◆ **Aim of the task**
Please show every line from the entries that carries the word "files".

(Dataset items)
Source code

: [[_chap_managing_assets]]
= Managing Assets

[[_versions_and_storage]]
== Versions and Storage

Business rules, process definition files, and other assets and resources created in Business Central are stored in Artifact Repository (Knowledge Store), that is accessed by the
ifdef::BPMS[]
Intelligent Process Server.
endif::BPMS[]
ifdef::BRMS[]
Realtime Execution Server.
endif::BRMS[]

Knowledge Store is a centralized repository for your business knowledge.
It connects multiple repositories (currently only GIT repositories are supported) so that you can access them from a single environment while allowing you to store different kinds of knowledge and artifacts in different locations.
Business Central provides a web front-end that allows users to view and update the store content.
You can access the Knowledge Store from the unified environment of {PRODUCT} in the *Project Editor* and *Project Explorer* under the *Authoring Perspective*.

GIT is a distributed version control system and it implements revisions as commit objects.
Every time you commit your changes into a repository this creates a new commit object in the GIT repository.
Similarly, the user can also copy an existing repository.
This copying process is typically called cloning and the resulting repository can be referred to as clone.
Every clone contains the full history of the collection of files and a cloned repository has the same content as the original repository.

◆ **Solution to the exercise**
Business rules, process definition files, and other assets and resources created in Business Central are stored in Artifact Repository (Knowledge Store), that is accessed by the
Every clone contains the full history of the collection of files and a cloned repository has the same content as the original repository.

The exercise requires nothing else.